### YANG HARUS DIKERJAKAN
(a) Ubahlah bagian teks tentang Protokol Kyoto mulai dari "Pada perkembangannya, seiring" dan terus sampai "mitigasi perubahan iklim." dengan mengganti "China" menjadi "Tiongkok".
(b) Terjemahkan kalimat berikut dari teks tentang Protokol Kyoto ke dalam bahasa Inggris: "Menurut ketentuan perjanjian, negara peserta harus mengurangi emisi mereka antara tahun 2008 dan 2012 melalui berbagai cara."

### TEKS YANG DISEDIAKAN
Dalam protokol Kyoto Hasil konferensi lantas disebut sebagai Protokol Kyoto, yang selanjutnya mengikat secara hukum bagi negara peserta untuk mengurangi emisi karbon dioksida, metana, nitrogen oksida, sulfur hexaflourida, senyawa hidro fluoro (HFC), dan perfluorokarbon (PFC).Menurut ketentuan perjanjian, negara peserta harus mengurangi emisi mereka antara tahun 2008 dan 2012 melalui berbagai cara. Protokol Kyoto mendorong pembangunan berwawasan lingkungan dan perdagangan emisi, sehingga memungkinkan negara-negara yang memenuhi kuota untuk menjual kredit ke negara-negara yang menghadapi kesulitan, skema yang lebih dikenal dengan istilah “perdagangan Karbon”.

 

Pada perkembangannya, seiring dengan berubahnya peta ekonomi global, dimana banyak negara yang sebelum Protokol Kyoto diratifikasi (ditandatangani) masih belum termasuk negara industri besar namun kenyataannya saat ini negera-negara tersebut telah menjelma menjadi kekuatan baru ekonomi dunia, misalnya: China, Korea Selatan dan Brazil.  Kondisi ini memicu lahirnya tekanan dari negara-negara industri besar untuk mengamandemen kembali protokol Kyoto dengan pertimbangan keadilan dalam kontribusi terhadap usaha yang dilakukan untuk mencegah, menahan dan atau memperlambat efek gas rumah kaca yang menjadi penyebab pemanasan global di bumi, yang dikenal dengan istilah mitigasi perubahan iklim.

### ITEM YANG DISEDIAKAN
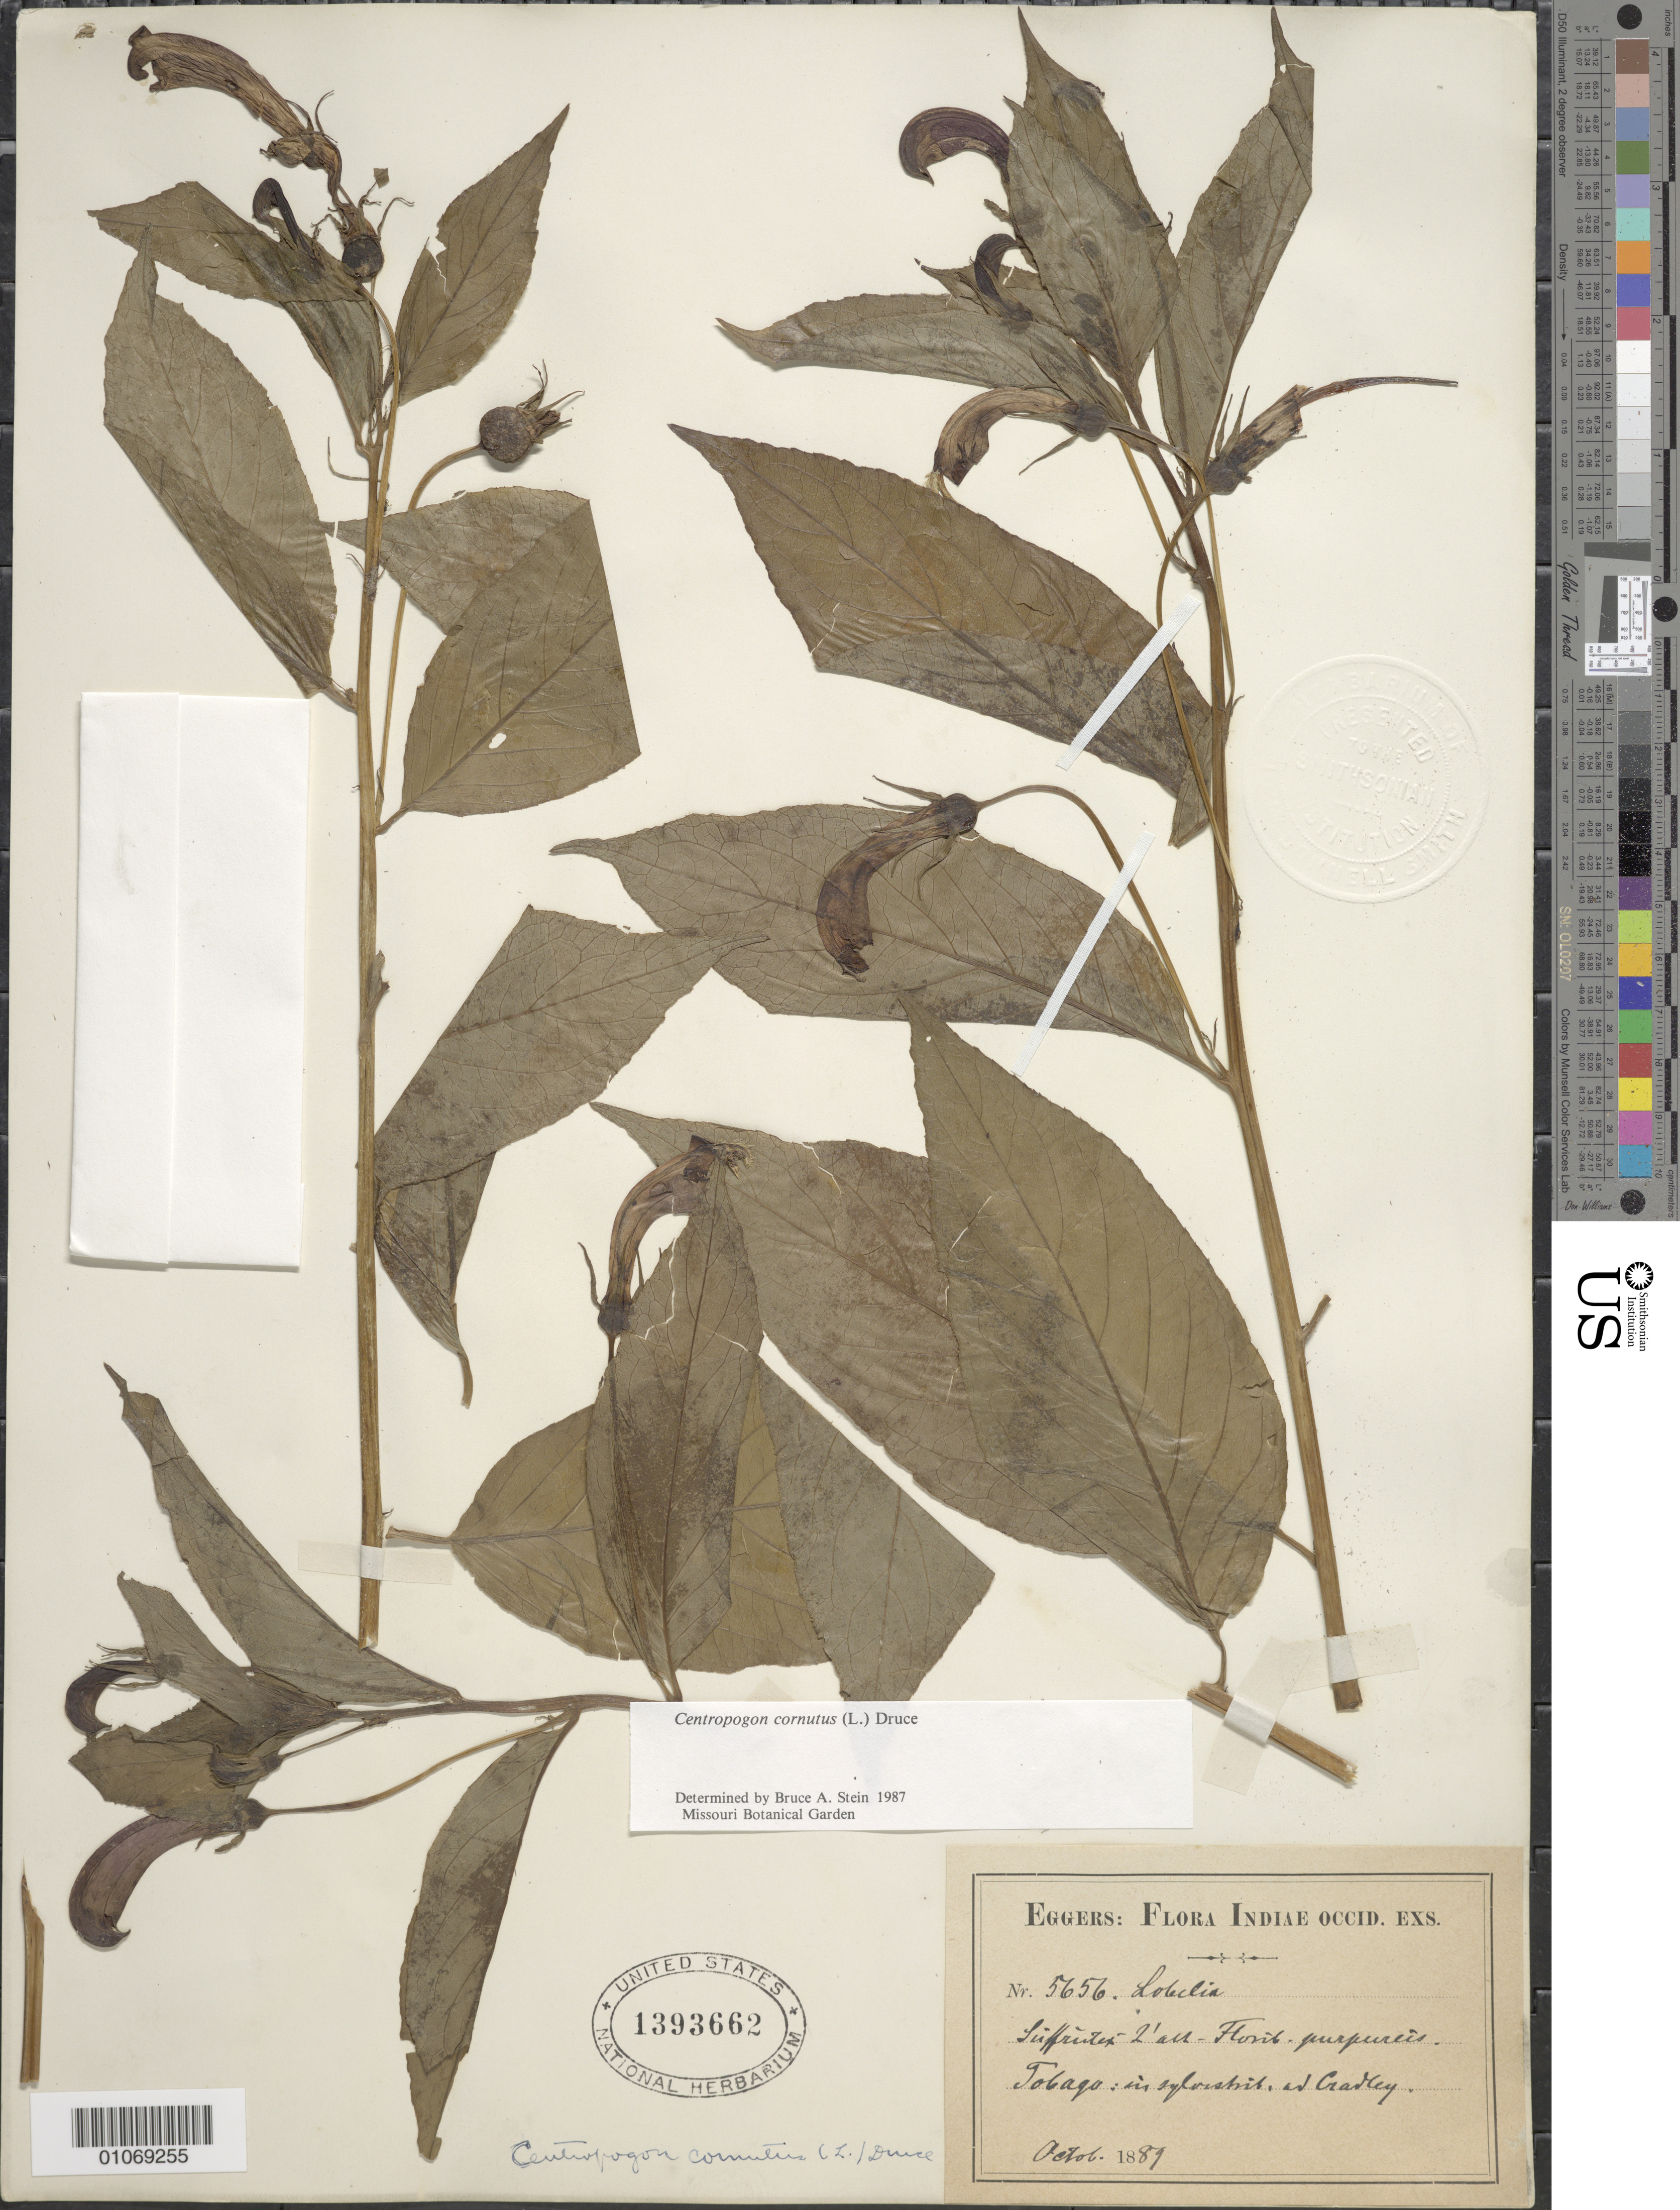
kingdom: Plantae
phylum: Tracheophyta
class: Magnoliopsida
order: Asterales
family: Campanulaceae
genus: Centropogon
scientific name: Centropogon cornutus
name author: (L.) Druce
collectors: H. F. A. von Eggers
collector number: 5656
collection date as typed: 01 Oct 1889 to 31 Oct 1889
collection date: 1889-10-01/1889-10-31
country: Trinidad and Tobago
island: Tobago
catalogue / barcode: US 1393662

### JAWABAN LATIHAN
(a)
Pada perkembangannya, seiring dengan berubahnya peta ekonomi global, dimana banyak negara yang sebelum Protokol Kyoto diratifikasi (ditandatangani) masih belum termasuk negara industri besar namun kenyataannya saat ini negera-negara tersebut telah menjelma menjadi kekuatan baru ekonomi dunia, misalnya: Tiongkok, Korea Selatan dan Brazil.  Kondisi ini memicu lahirnya tekanan dari negara-negara industri besar untuk mengamandemen kembali protokol Kyoto dengan pertimbangan keadilan dalam kontribusi terhadap usaha yang dilakukan untuk mencegah, menahan dan atau memperlambat efek gas rumah kaca yang menjadi penyebab pemanasan global di bumi, yang dikenal dengan istilah mitigasi perubahan iklim.

(b) Under the terms of the agreement, participating countries must reduce their emissions between 2008 and 2012 through various means.